Romanian Film Review: Of dreams and experiments: BIEFF & Mammalia
Against all odds. This is the hopeful motto of this year’s BIEFF, the Bucharest International Experimental Film Festival, happening until Sunday, 1 October. As always, the ambitiously and lovingly curated programme is attuned to our current times, troubles, and this time chance and change, looking into the ways in which rituals, spiritual beliefs and dreams are informing and shaping the imaginary of globalised societies.
The selected films explore the relation between magical thinking and cinema, reflecting a potential to generate collective and individual emancipation. Against all odds indeed.
There is so much to recommend here, from the International Features' Competition (do not miss Selma Doborac’s chilling De facto or Melisa Liebenthal’s playful The Face of the Jellyfish) to the Romanian Experimental Films Retrospective, but the absolute highlight must be Pedro Costa’s attendance to discuss his films and hold a masterclass.
The Portuguese director has been making non-compromising, austere, challenging films about the dispossessed and marginalised, often of immigrant origin, and living in Lisbon’s slums. I remember exactly how transfixed I was watching Vitalina Varela (2019), visually exquisite, painterly, slow and dream-like, making the sorrows of the eponymous Cap Verdean widow discovering her late husband’s life in Lisbon achingly beautiful to watch. Truly unlike anything I have seen.

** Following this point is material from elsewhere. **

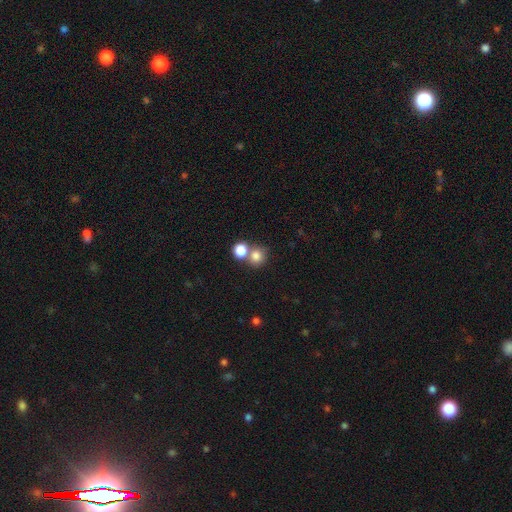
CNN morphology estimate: smooth 79%, star or artifact 12%, featured or disk 9%. Down the decision tree: how rounded — round (81%); merging — none (50%).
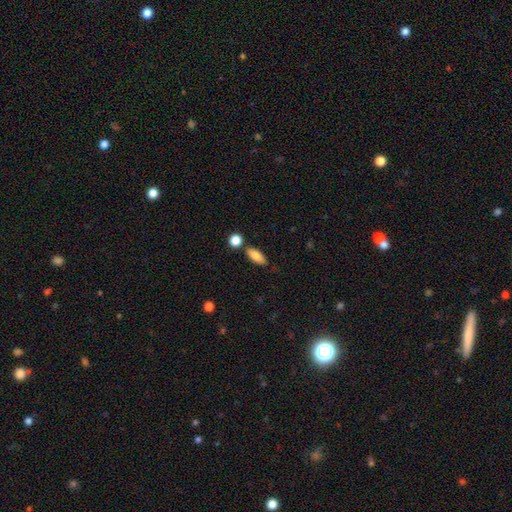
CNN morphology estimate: smooth-or-featured: smooth: 84% | featured or disk: 9% | star or artifact: 7%
  how-rounded: in between: 77% | cigar-shaped: 19% | round: 4%
  merging: none: 74% | minor disturbance: 15% | merger: 8% | major disturbance: 3%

To stay within the realm of dreams and experiments, Sebastian Mihăilescu’s Mammalia also hit the screens last week. One of the most awaited releases of the year, this is the young director's second feature in just two years. His debut Pentru mine tu ești Ceaușescu/ You Are Ceauşescu to Me was an ingenious mix of fiction and documentary that stood out, and now he has also made his fiction debut, again hard to pin down, and again impossible to ignore.

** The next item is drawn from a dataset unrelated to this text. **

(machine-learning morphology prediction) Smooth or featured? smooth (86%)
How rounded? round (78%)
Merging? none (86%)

It is hard to describe Mammalia without making it sound even more eccentric than it already is, but here goes: When anxiety-ridden, overworked Camil finds out his girlfriend has joined a female community performing mystical, ancient rituals, he follows her to the woods surrounding a lake, and this turns out to be quite the trip, to put it mildly. What we see is also that, a sort of horror-y, surreal tale of masculinity (in crisis) in which gender roles are turned upside down.
Camil’s self-worth seems to have had better days, he seems to struggle with literal and figural impotence, so when he crashes the community performing rites that look very much fertility-related, you can only imagine the drama. More often though, you do not have to put much work in imagining because Mammalia will just show it to you, like Camil’s penis in a close-up, or the women worshipping his crotch.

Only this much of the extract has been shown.